| On Being a Statistic |
I
swore I wouldn’t write about this. Enough people have listened to the
Jeanne’s-house-was-hit
story already.
I’ve talked about the horrible
experience of finding that someone has been inside your home,
rummaging through your
possessions and taking things precious to you that I’m nearly talked out.
Suffice it to say it’s a sickening
feeling.
Now to the aftermath.
Once you, the victim, come to grips with the
fact that you’ll probably never again see some of those
cherished
items like grandmother’s engagement ring and childhood memory-laden charm
bracelet,
you have to deal
with some pretty strong emotions.
And that’s the part that hangs around
the longest.
First, and as far as I’m concerned
foremost, is the anger.
Pure and simple rage.
The kind of anger that penetrates to the
core, where you’ve never felt such strong feelings of violence.
If the perpetrator
of the burglary of my home had been brought in to face me during the initial
hours
of the shock, I
can honestly say I wouldn’t have been responsible for what I did. There was
hot fury
in my heart, and
it hasn’t cooled a lot in the seventy-two hours since I discovered the crime
either.
Friends who have had the same experience
tell me it takes a long time to fade away.
The second emotion is sadness. A deep-down
feeling of betrayal and violation that is really hard
to put into words.
Sure, I’ve read about how victims of crime feel sullied, feel that
their rights, indeed their fundamental
rights to privacy
and ownership, have been violated, but it was impossible to truly comprehend
until
it happened to me.
This is my home. These are my
things. This is where I live with my children!
How dare anyone intrude?
Now, whenever I open a drawer or a closet,
whenever I dust over where a precious object once
stood, I remember
that some calloused criminal was there too.
It makes me ill to think of the
things I’ve cared for and loved being tossed, like so much junky
merchandise,
into a grab bag for quick resale.
It makes me shudder to think I might
actually know the person or persons responsible.
It makes me furious to contemplate
the possibility that someone carefully planned to deprive me of
things that have
value only to me.
It helps me to understand all those
people whose personal horror stories I’ve listened to without fully
comprehending the sense of loss, of devastation, of sadness.
Like so many before me and many who are still
to experience this tragedy, I’m imagining my
grandmother’s engagement ring, my stepfather’s high school class ring, my
locket from Dad
that was a
Christmas, 1945 gift … those things were part of me, melted down to provide a
day’s
worth of drugs for someone with no conscience, no conception of right or wrong.
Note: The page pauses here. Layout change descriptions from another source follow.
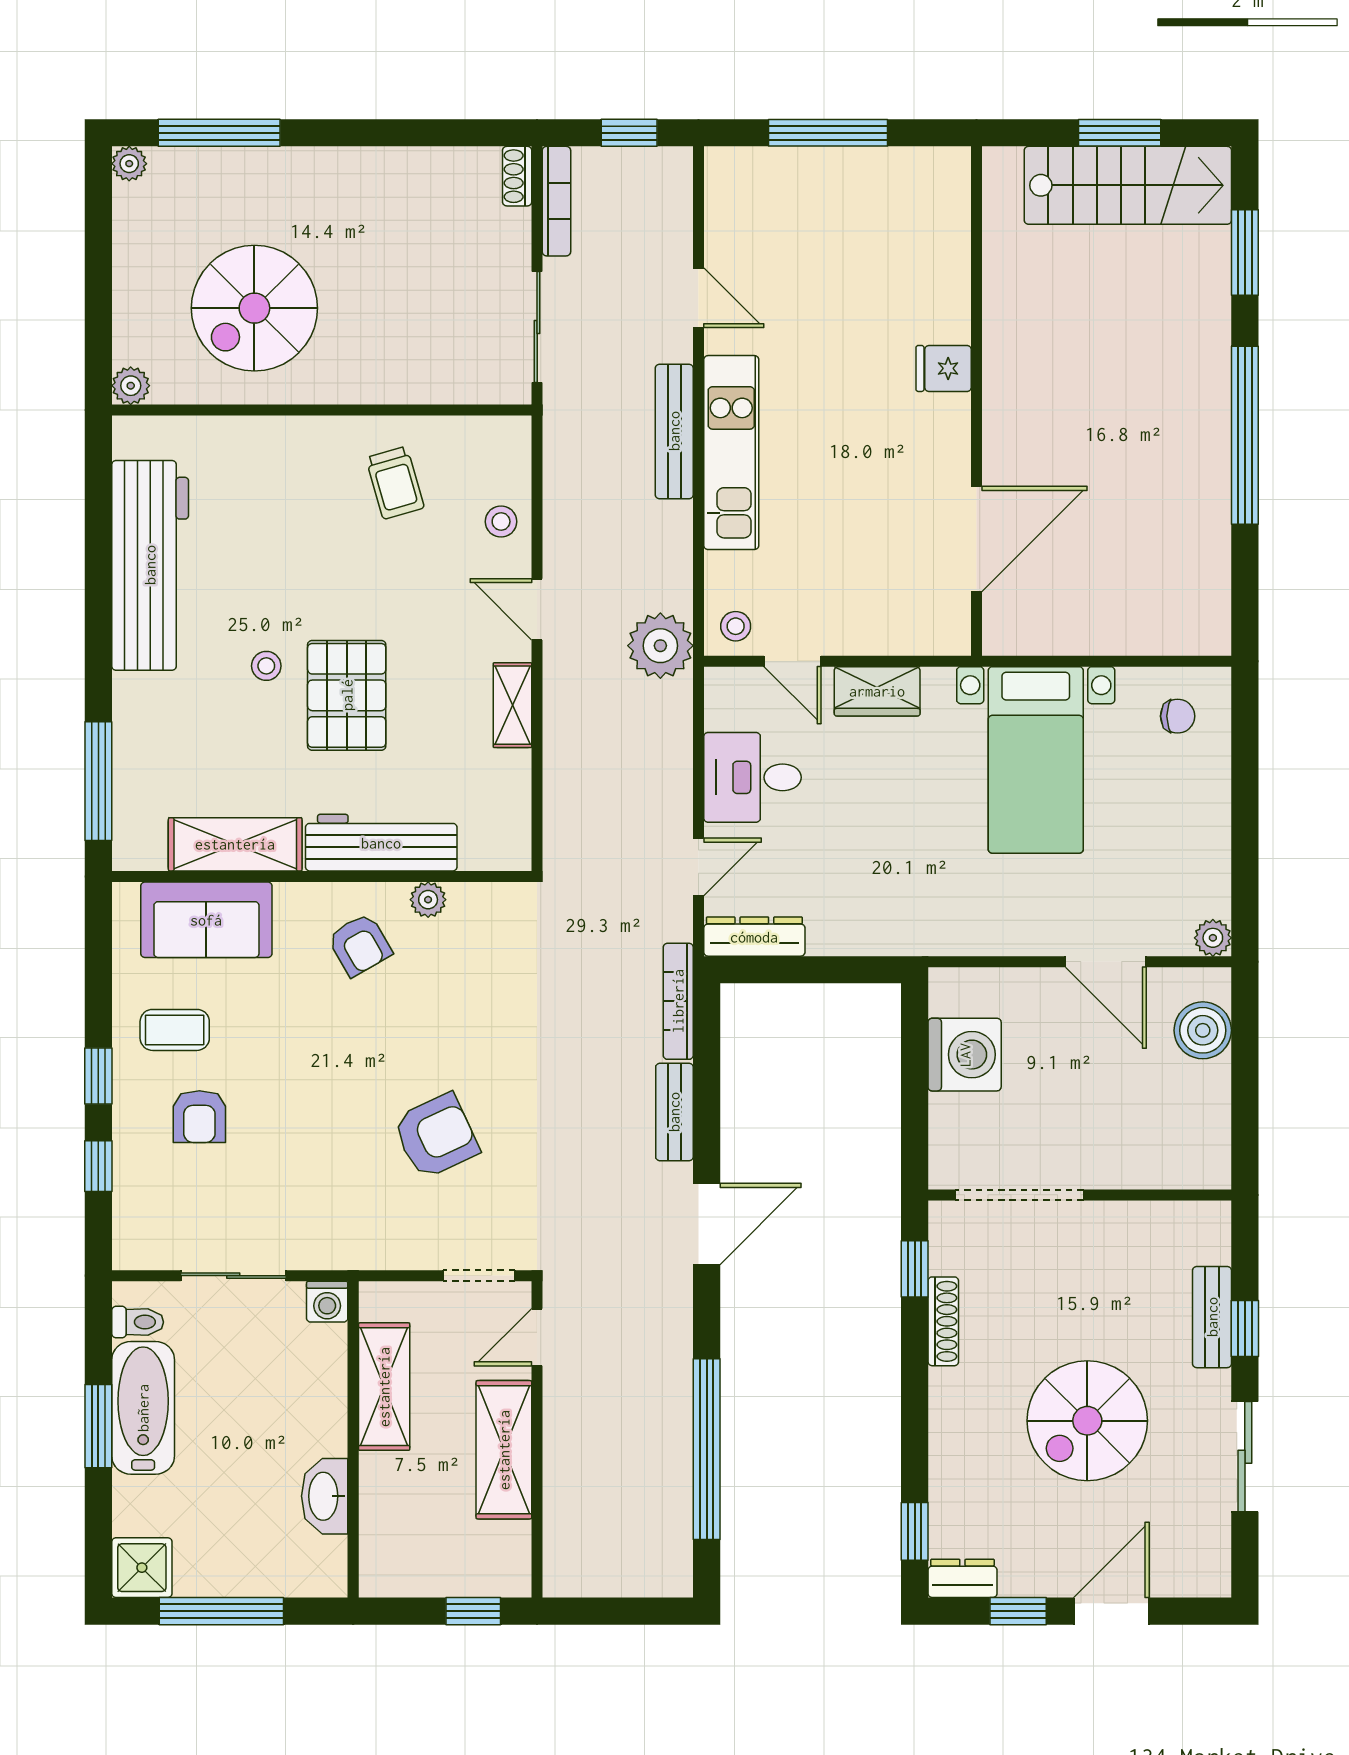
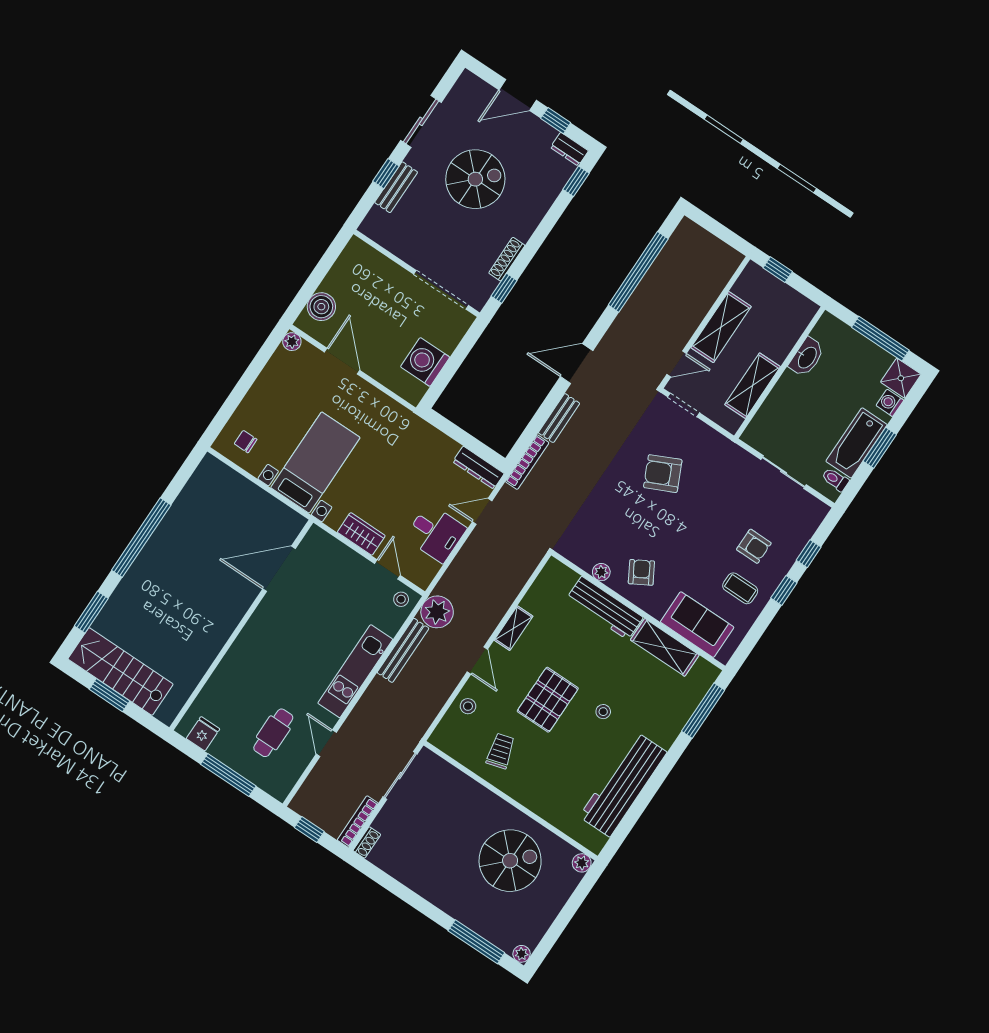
cafe table: (800, 255) -> (273, 733), added
fridge: (944, 368) -> (203, 734), moved, turned -90
bench: (674, 431) -> (403, 650), moved
pallet: (347, 695) -> (548, 700), moved
armchair: (199, 1117) -> (754, 546), turned 90
washing machine: (327, 1302) -> (890, 403), moved, turned -90

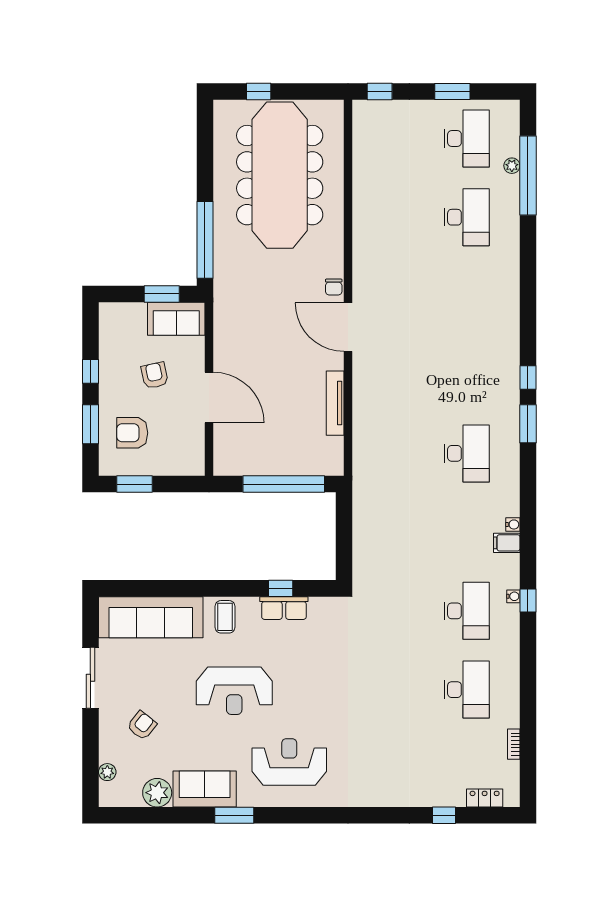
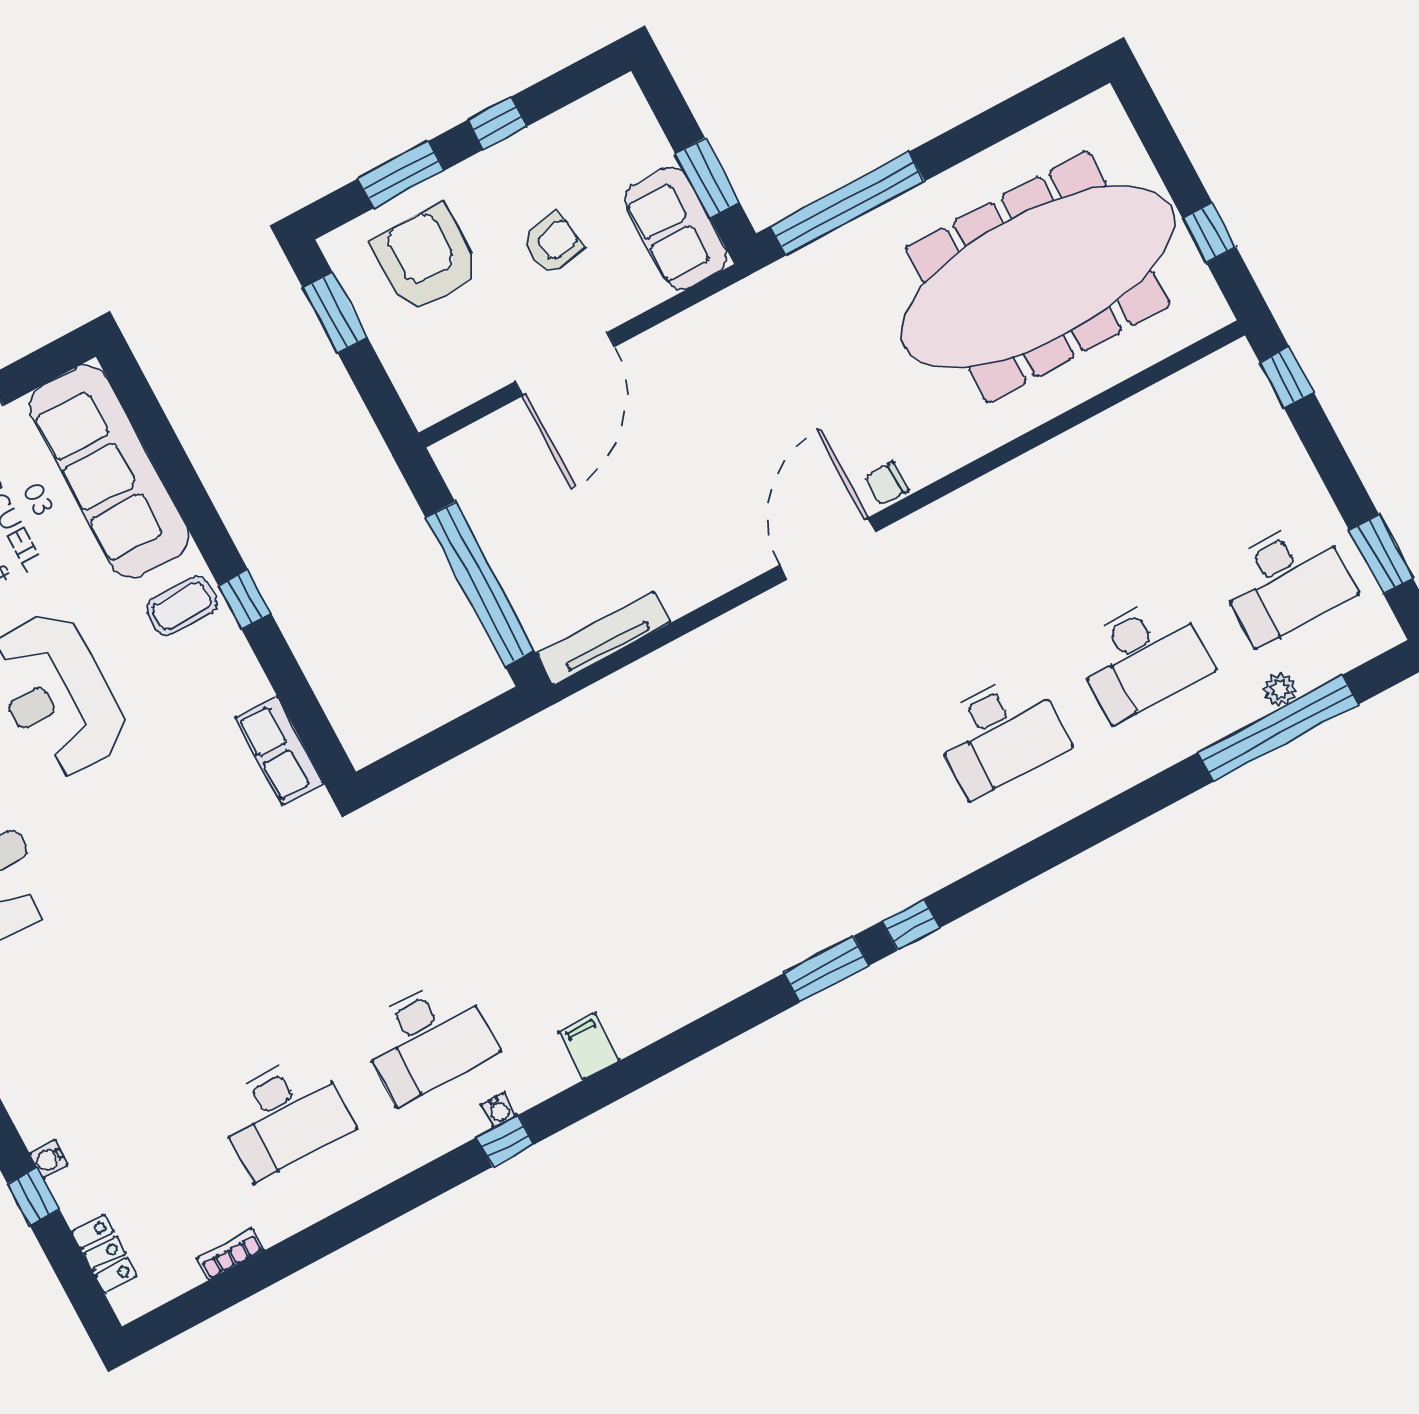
window: (259, 92) -> (1209, 233), moved
window: (452, 92) -> (1381, 554), moved
tv unit: (335, 403) -> (603, 638), moved
armchair: (132, 433) -> (426, 259), width x1.36, depth x1.36
desk: (467, 453) -> (999, 734), moved
water cooler: (513, 524) -> (49, 1159), moved, turned 90
window: (281, 588) -> (245, 599), moved
row of seats: (284, 608) -> (279, 751), moved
I lie awake at night wondering
who could put someone else through that kind of personal hell …
for money!
I’ve learned something that
those who could be still to come might benefit from if they’d take
heed …
even though I never did.
Those valuable little things
you so casually leave at home (after all, it is your home!)
could very
easily be
gone sometime when you open the front door, so for the sake of having something
to
bequeath to
your children, keep them carefully and cleverly hidden.
You may, as I did, look at
some of the things you own and think, “No one will ever take this …
it’s
worthless to anyone but me!”
Wrong.
Even the worthless things, the
insignificant things, get swept into the loot bag when the top of a
dresser is
cleaned off.
Even if they’re really important
only to you, the lawless members of our society couldn’t care less.
They’ll be
gone along with everything that can be sold.
Our homes don’t really shelter us
anymore.
We’re vulnerable to those to whom
one’s privacy or ownership is meaningless.
We are surrounded by people that our
system is powerless to control.
Being a statistic has taught me all of this
very quickly. It’s been equivalent to all the civic lessons
a
school could dream up.
It’s left me knowing
that the law-abiding are at the mercy of the lawless.
It’s left me sad and fearful.
Most of all, it’s made
me angry.
All that … nothing more than the price of membership in a growing club of crime statistics.